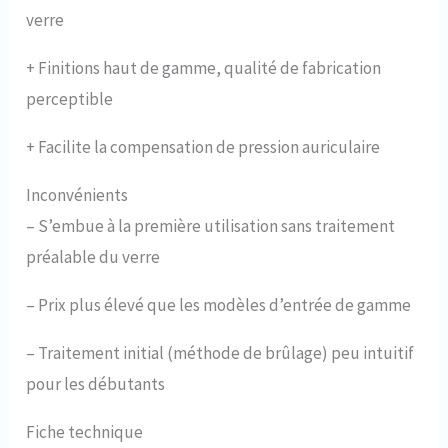
verre
+
Finitions haut de gamme, qualité de fabrication
perceptible
+
Facilite la compensation de pression auriculaire
Inconvénients
–
S’embue à la première utilisation sans traitement
préalable du verre
–
Prix plus élevé que les modèles d’entrée de gamme
–
Traitement initial (méthode de brûlage) peu intuitif
pour les débutants
Fiche technique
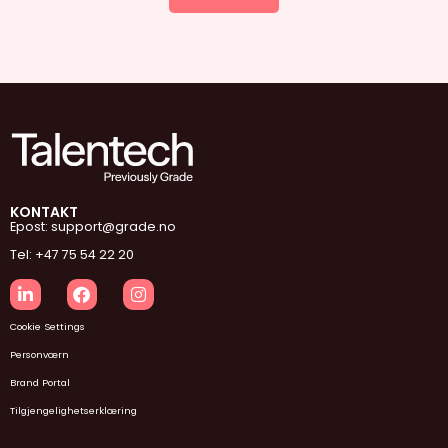
KONTAKT
Epost: support@grade.no
Tel: +47 75 54 22 20
Cookie Settings
Personværn
Brand Portal
Tilgjengelighetserklæring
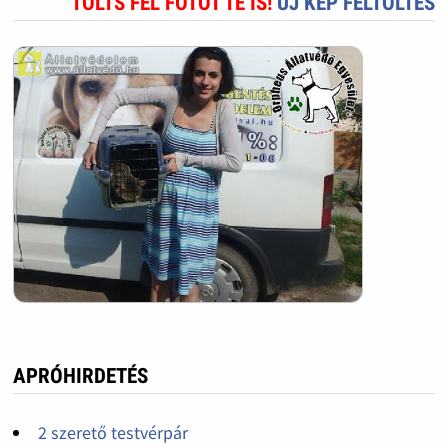
TÖLTS FEL FOTÓT TE IS!
ÚJ KÉP FELTÖLTÉS
APRÓHIRDETÉS
2 szerető testvérpár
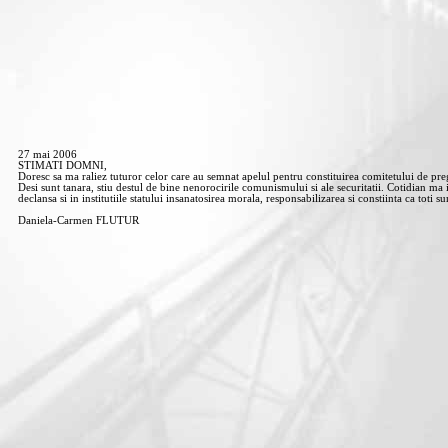
27 mai 2006
STIMATI DOMNI,
Doresc sa ma raliez tuturor celor care au semnat apelul pentru constituirea comitetului de prega
Desi sunt tanara, stiu destul de bine nenorocirile comunismului si ale securitatii. Cotidian ma i
declansa si in institutiile statului insanatosirea morala, responsabilizarea si constiinta ca tot
Daniela-Carmen FLUTUR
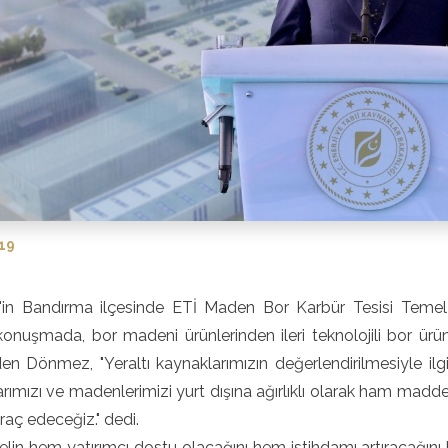
19
ir'in Bandırma ilçesinde ETİ Maden Bor Karbür Tesisi Tem
konuşmada, bor madeni ürünlerinden ileri teknolojili bor ürünle
en Dönmez, "Yeraltı kaynaklarımızın değerlendirilmesiyle ilgil
rımızı ve madenlerimizi yurt dışına ağırlıklı olarak ham madde 
hraç edeceğiz." dedi.
lin hem yatırımcı dostu olacağını hem istihdamı artıracağın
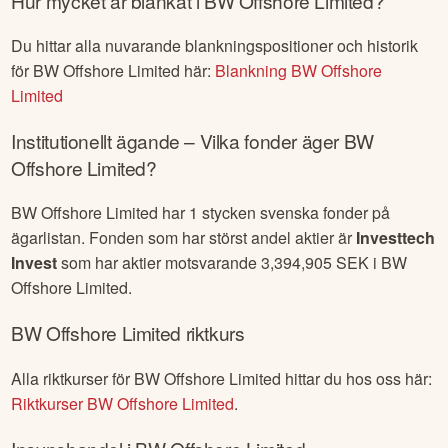
Hur mycket är blankat i
BW Offshore Limited
?
Du hittar alla nuvarande blankningspositioner och historik
för
BW Offshore Limited
här:
Blankning
BW Offshore
Limited
Institutionellt ägande – Vilka fonder äger
BW
Offshore Limited
?
BW Offshore Limited
har
1
stycken svenska fonder på
ägarlistan. Fonden som har störst andel aktier är
Investtech
Invest
som har aktier motsvarande
3,394,905
SEK i
BW
Offshore Limited
.
BW Offshore Limited
riktkurs
Alla riktkurser för
BW Offshore Limited
hittar du hos oss här:
Riktkurser
BW Offshore Limited
.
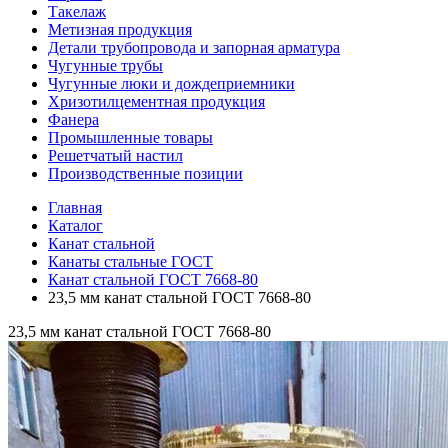
Такелаж
Метизная продукция
Детали трубопровода и запорная арматура
Чугунные трубы
Чугунные люки и дождеприемники
Хризотилцементная продукция
Фанера
Промышленные товары
Решетчатый настил
Производственные позиции
Главная
Каталог
Канат стальной
Канаты стальные ГОСТ
Канат стальной ГОСТ 7668-80
23,5 мм канат стальной ГОСТ 7668-80
23,5 мм канат стальной ГОСТ 7668-80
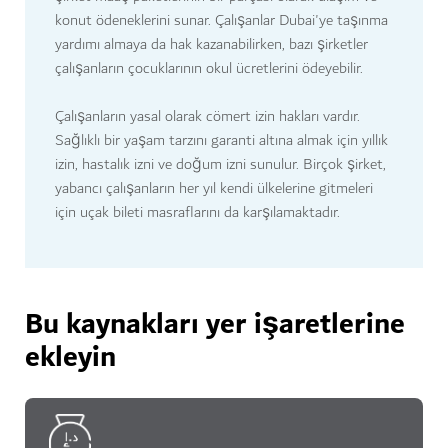
konut ödeneklerini sunar. Çalışanlar Dubai'ye taşınma
yardımı almaya da hak kazanabilirken, bazı şirketler
çalışanların çocuklarının okul ücretlerini ödeyebilir.
Çalışanların yasal olarak cömert izin hakları vardır.
Sağlıklı bir yaşam tarzını garanti altına almak için yıllık
izin, hastalık izni ve doğum izni sunulur. Birçok şirket,
yabancı çalışanların her yıl kendi ülkelerine gitmeleri
için uçak bileti masraflarını da karşılamaktadır.
Bu kaynakları yer işaretlerine
ekleyin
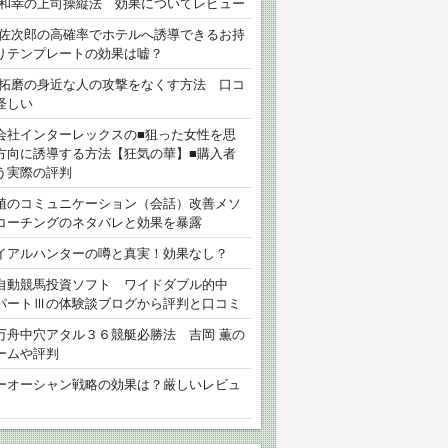
 和幸の上司操縦法 効果についてレビュー
 佐次郎の高確率でホテルへ誘導できるお持
りテンプレートの効果は嘘？
 拓磨の身近な人の攻撃をなくす方法 口コ
怪しい
会社インターレックスの■狙った女性を思
方向に誘導する方法【狂気の華】■購入者
う実際の評判
植のコミュニケーション（会話）改善メソ
コーチングのネタバレと効果を暴露
イアルハンターの噂と真実！効果なし？
自動競馬投資ソフト ワイドダブル的中
パートⅢの体験談ブログから評判と口コミ
万舟中穴アタル３６競艇必勝法 吉岡 薫の
ームや評判
ーオーシャン戦略の効果は？厳しいレビュ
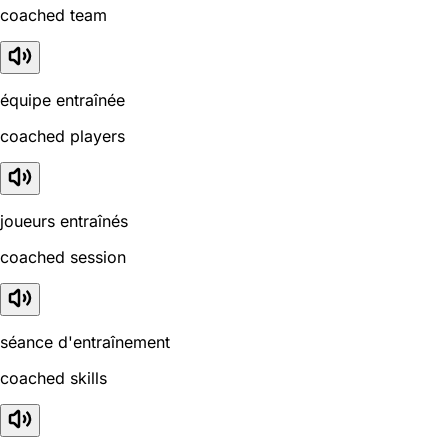
coached team
équipe entraînée
coached players
joueurs entraînés
coached session
séance d'entraînement
coached skills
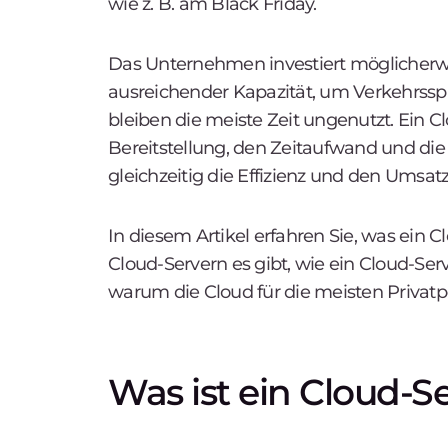
wie z. B. am Black Friday.
Das Unternehmen investiert möglicherwei
ausreichender Kapazität, um Verkehrsspi
bleiben die meiste Zeit ungenutzt. Ein C
Bereitstellung, den Zeitaufwand und di
gleichzeitig die Effizienz und den Umsatz
In diesem Artikel erfahren Sie, was ein 
Cloud-Servern es gibt, wie ein Cloud-Serv
warum die Cloud für die meisten Privat
Was ist ein Cloud-S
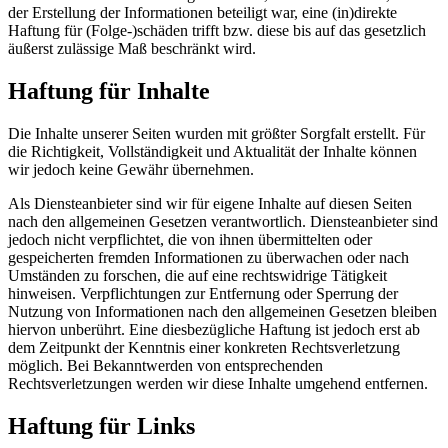
der Erstellung der Informationen beteiligt war, eine (in)direkte
Haftung für (Folge-)schäden trifft bzw. diese bis auf das gesetzlich
äußerst zulässige Maß beschränkt wird.
Haftung für Inhalte
Die Inhalte unserer Seiten wurden mit größter Sorgfalt erstellt. Für
die Richtigkeit, Vollständigkeit und Aktualität der Inhalte können
wir jedoch keine Gewähr übernehmen.
Als Diensteanbieter sind wir für eigene Inhalte auf diesen Seiten
nach den allgemeinen Gesetzen verantwortlich. Diensteanbieter sind
jedoch nicht verpflichtet, die von ihnen übermittelten oder
gespeicherten fremden Informationen zu überwachen oder nach
Umständen zu forschen, die auf eine rechtswidrige Tätigkeit
hinweisen. Verpflichtungen zur Entfernung oder Sperrung der
Nutzung von Informationen nach den allgemeinen Gesetzen bleiben
hiervon unberührt. Eine diesbezügliche Haftung ist jedoch erst ab
dem Zeitpunkt der Kenntnis einer konkreten Rechtsverletzung
möglich. Bei Bekanntwerden von entsprechenden
Rechtsverletzungen werden wir diese Inhalte umgehend entfernen.
Haftung für Links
────────────────────────────────────────
**Exercise description**
Collect from the data above every line that includes "Informationen".

**Problem solution**
der Erstellung der Informationen beteiligt war, eine (in)direkte
gespeicherten fremden Informationen zu überwachen oder nach
Nutzung von Informationen nach den allgemeinen Gesetzen bleiben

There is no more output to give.